Patients who enroll on the study need to be 18 years or older with histologically or cytologically confirmed solid tumors that have progressed during or are intolerant to standard treatment. Having at least 1 measurable lesion by RECIST 1.1 criteria, a life expectancy of at least 12 weeks, and an ECOG performance status of 0 or 1 are also required.
Those with primary central nervous system disease or metastases; prior exposure to a CLDN18.2–targeting agent; or treatment with chemotherapy, immunotherapy, anticancer agents, or an investigational product from a different study within 28 days of first treatment dose are ineligible for enrollment.
Moreover, an investigational new drug (IND) application for ATG-022 was approved in China in March 2023.2 At the time, the China National Medical Products Administration also approved the aforementioned phase 1 CLINCH trial.
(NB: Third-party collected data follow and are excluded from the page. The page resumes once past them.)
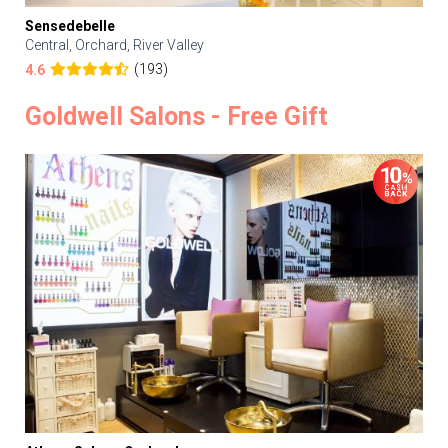
Sensedebelle
Central, Orchard, River Valley
(193)
4.6
Goldwell Salons - Free Gift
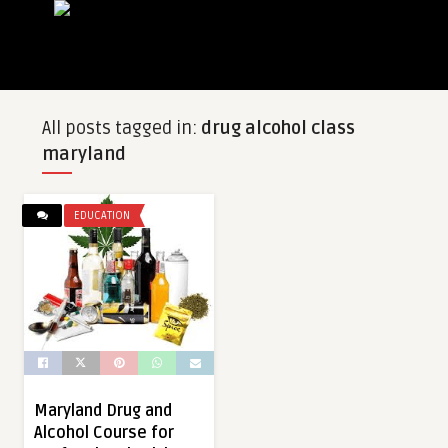
All posts tagged in:
drug alcohol class
maryland
EDUCATION
Maryland Drug and
Alcohol Course for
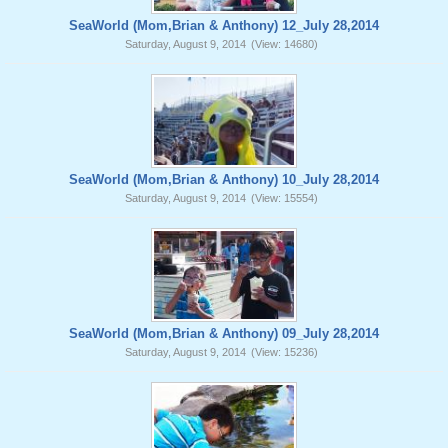
SeaWorld (Mom,Brian & Anthony) 12_July 28,2014
Saturday, August 9, 2014
(View: 14680)
SeaWorld (Mom,Brian & Anthony) 10_July 28,2014
Saturday, August 9, 2014
(View: 15554)
SeaWorld (Mom,Brian & Anthony) 09_July 28,2014
Saturday, August 9, 2014
(View: 15236)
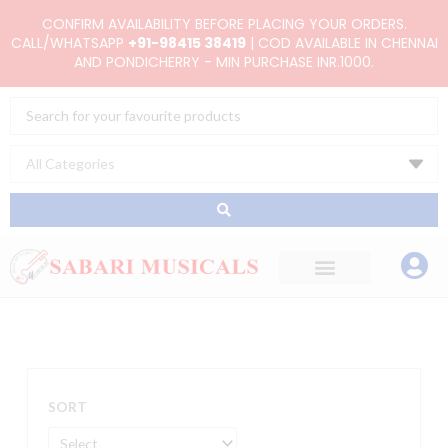
Skip
CONFIRM AVAILABILITY BEFORE PLACING YOUR ORDERS.
to
CALL/WHATSAPP
+91-98415 38419
| COD AVAILABLE IN CHENNAI
AND PONDICHERRY - MIN PURCHASE INR.1000.
content
Search
...
SORT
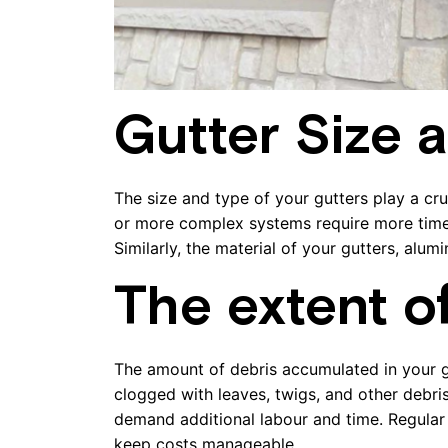
Gutter Size 
The size and type of your gutters play a cru
or more complex systems require more time a
Similarly, the material of your gutters, alum
The extent o
The amount of debris accumulated in your gu
clogged with leaves, twigs, and other debri
demand additional labour and time. Regular
keep costs manageable.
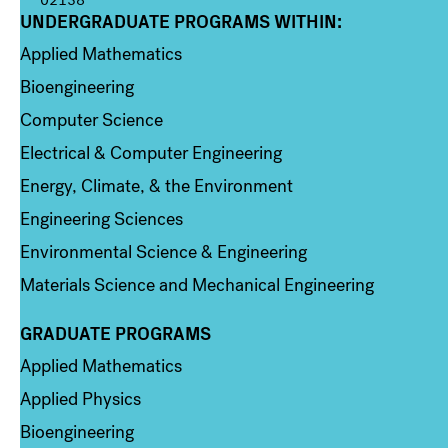
UNDERGRADUATE PROGRAMS WITHIN:
Column 1
Applied Mathematics
Bioengineering
Computer Science
Electrical & Computer Engineering
Energy, Climate, & the Environment
Engineering Sciences
Environmental Science & Engineering
Materials Science and Mechanical Engineering
GRADUATE PROGRAMS
Column 2
Applied Mathematics
Applied Physics
Bioengineering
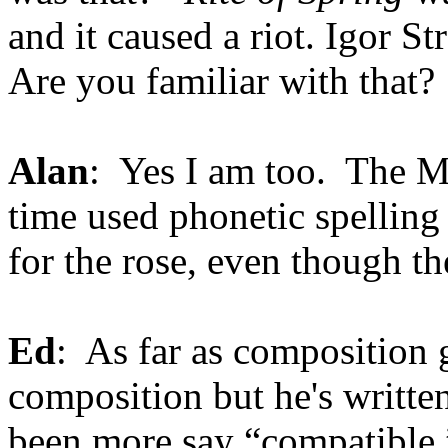
and it caused a riot. Igor St
Are you familiar with that?
Alan
: Yes I am too. The M
time used phonetic spelling 
for the rose, even though the
Ed
: As far as composition g
composition but he's writte
been more say “compatible.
“…ATG-022 is a potential best-in-class ADC that can target [CLDN18.2] with high affinity, and recently published industry results have validated [CLDN18.2] as an important cancer target,” Bo Shan, PhD, chief scientific officer at Antengene, said at the time of the IND approval. “We believe that this IND clearance in China is an important milestone for ATG-022 because of the agent's potential role in the treatment of gastric cancer and other advanced solid tumors.”